◆ Task to complete: Write out the WALL-E review below in full, word for word and line for line.

◆ Passage:

┏━━

Other Reviews in this Series.
Director: Andrew Stanton
Writers: Andrew Stanton, Pete Docter, Jim Reardon
Cast: Ben Burtt, Elissa Knight, Jeff Garlin, Fred Willard, MacInTalk, John Ratzenberger, Kathy Najimy, Sigourney Weaver
Runtime: 98 mins.
2008
If we were to only take the first 30 or so minutes of WALL-E into account, it would be a perfect 10/10 movie no question about it. The film opens with the camera roving through the galaxy to the sound of an upbeat old timey song. As the camera moves in on earth, our wonder turns mournful as we are blasted with imagery of an abandoned planet, mistreated and misshapen by centuries of irreversible pollution. It is in this trashy wasteland that we are introduced to our first, central, and for the moment only character: WALL-E. WALL-E is a trash compacting robot given the impossible task of cleaning up the Earth by humans who have long since died off. Yet the relics of humanity remain, and a blissfully large portion of this film plays out like silent slapstick steeped in sentimentalism. WALL-E recovers artifacts that his robot brain cannot easily comprehend, and he utilizes them in whatever charming way suits him. There's something comforting in this little robot gathering the remains of humanity around him in an effort to create an identity for himself in this lost world, and something immensely tragic as well.

┗━━

Page-level text extractions:
┏━━

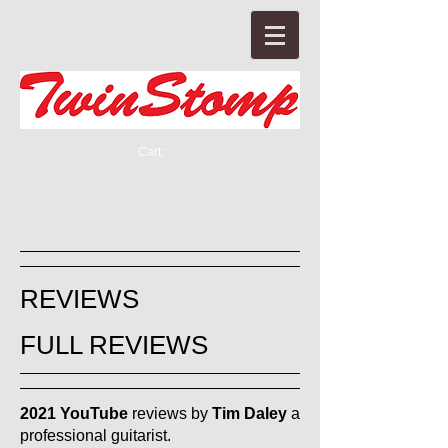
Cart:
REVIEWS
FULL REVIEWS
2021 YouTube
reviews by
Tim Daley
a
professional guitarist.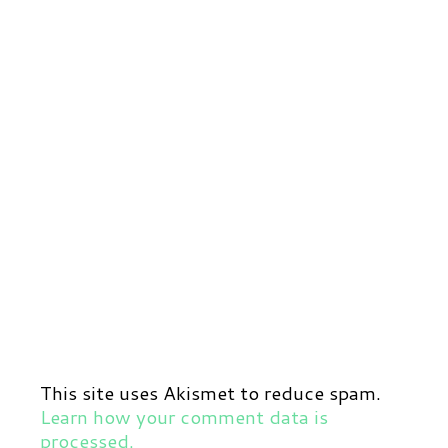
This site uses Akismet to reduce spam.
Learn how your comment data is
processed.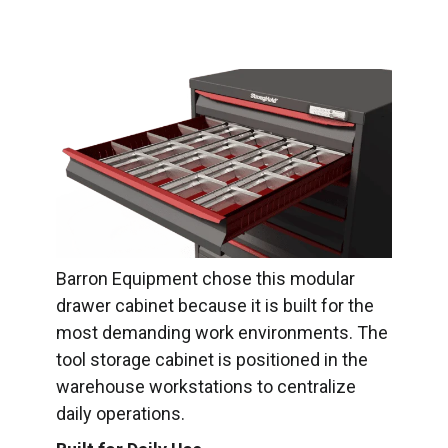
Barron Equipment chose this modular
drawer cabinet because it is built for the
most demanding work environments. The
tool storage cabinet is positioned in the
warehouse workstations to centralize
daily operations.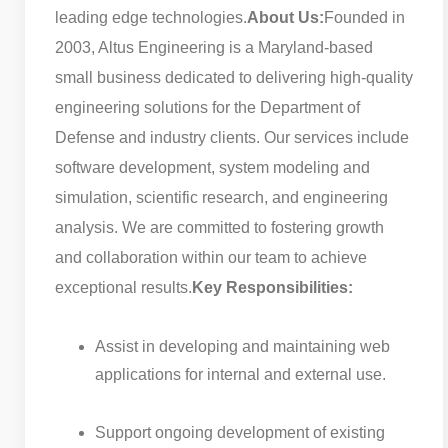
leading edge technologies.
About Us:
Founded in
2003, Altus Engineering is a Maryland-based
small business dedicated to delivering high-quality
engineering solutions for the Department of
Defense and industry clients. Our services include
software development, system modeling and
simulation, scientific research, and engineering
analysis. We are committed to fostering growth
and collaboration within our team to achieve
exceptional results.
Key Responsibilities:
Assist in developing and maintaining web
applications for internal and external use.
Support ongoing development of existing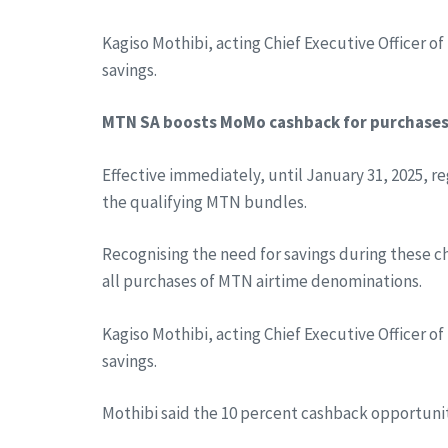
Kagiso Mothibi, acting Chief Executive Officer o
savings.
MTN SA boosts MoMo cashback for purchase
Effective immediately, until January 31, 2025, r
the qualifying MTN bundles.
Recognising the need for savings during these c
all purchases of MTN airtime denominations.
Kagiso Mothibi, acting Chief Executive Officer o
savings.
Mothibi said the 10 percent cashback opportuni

┗━━

◆ Response:
Other Reviews in this Series.
Director: Andrew Stanton
Writers: Andrew Stanton, Pete Docter, Jim Reardon
Cast: Ben Burtt, Elissa Knight, Jeff Garlin, Fred Willard, MacInTalk, John Ratzenberger, Kathy Najimy, Sigourney Weaver
Runtime: 98 mins.
2008
If we were to only take the first 30 or so minutes of WALL-E into account, it would be a perfect 10/10 movie no question about it. The film opens with the camera roving through the galaxy to the sound of an upbeat old timey song. As the camera moves in on earth, our wonder turns mournful as we are blasted with imagery of an abandoned planet, mistreated and misshapen by centuries of irreversible pollution. It is in this trashy wasteland that we are introduced to our first, central, and for the moment only character: WALL-E. WALL-E is a trash compacting robot given the impossible task of cleaning up the Earth by humans who have long since died off. Yet the relics of humanity remain, and a blissfully large portion of this film plays out like silent slapstick steeped in sentimentalism. WALL-E recovers artifacts that his robot brain cannot easily comprehend, and he utilizes them in whatever charming way suits him. There's something comforting in this little robot gathering the remains of humanity around him in an effort to create an identity for himself in this lost world, and something immensely tragic as well.